**Your objective**
The material below should be copied line for line, please, with pictures omitted.

(Records for this task begins)

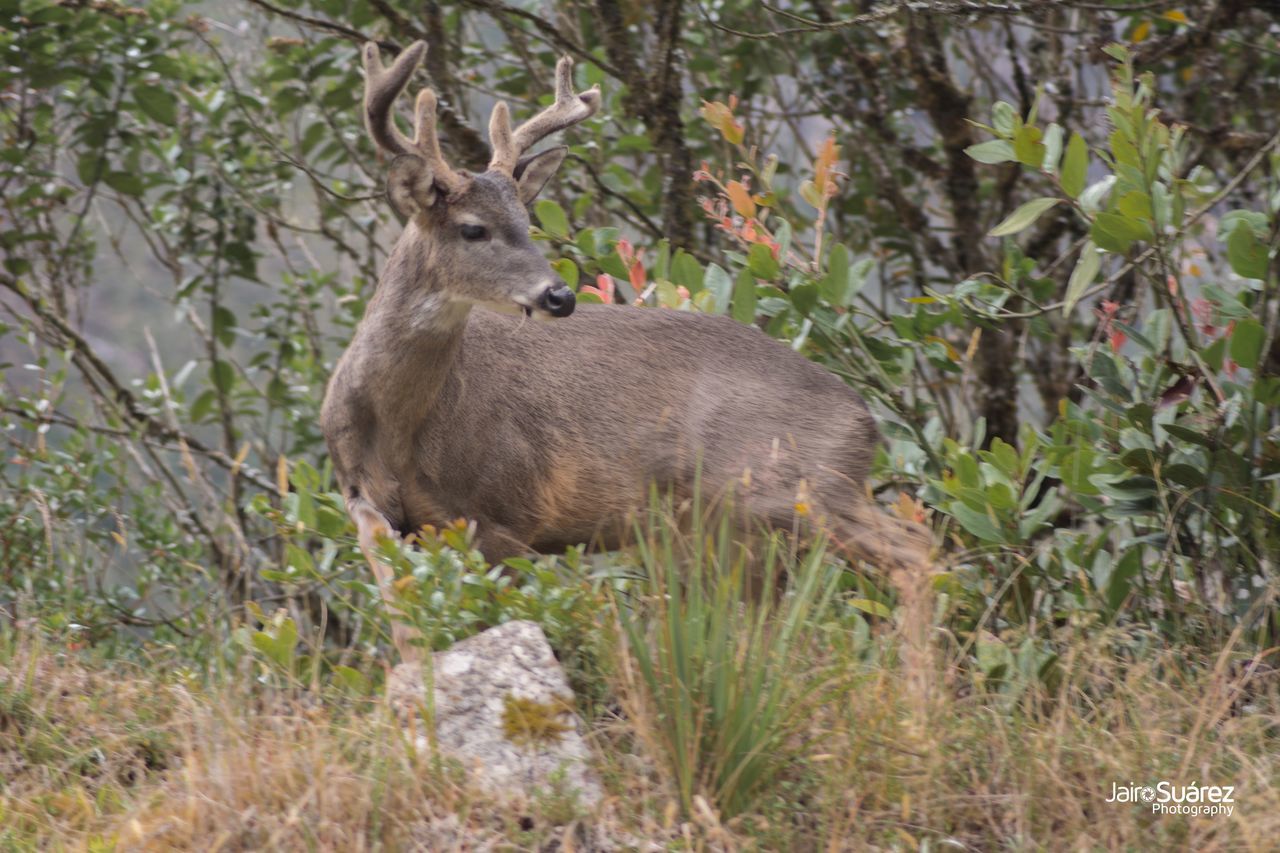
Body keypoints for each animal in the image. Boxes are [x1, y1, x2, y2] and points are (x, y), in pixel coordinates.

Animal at [322, 41, 931, 666]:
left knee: (913, 547)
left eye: (527, 221)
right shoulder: (369, 506)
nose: (561, 295)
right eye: (473, 230)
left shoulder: (502, 513)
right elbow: (407, 634)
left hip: (788, 488)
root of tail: (866, 423)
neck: (399, 432)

(Records for this task ends)

**Response box**
Body keypoints for each animal in the image. Boxes are [x1, y1, x2, y2] and points are (x, y), in pixel coordinates.

Animal at [322, 41, 931, 666]:
left knee: (913, 547)
left eye: (527, 221)
right shoulder: (369, 506)
nose: (561, 295)
right eye: (473, 230)
left shoulder: (502, 513)
right elbow: (407, 634)
left hip: (788, 488)
root of tail: (866, 423)
neck: (399, 432)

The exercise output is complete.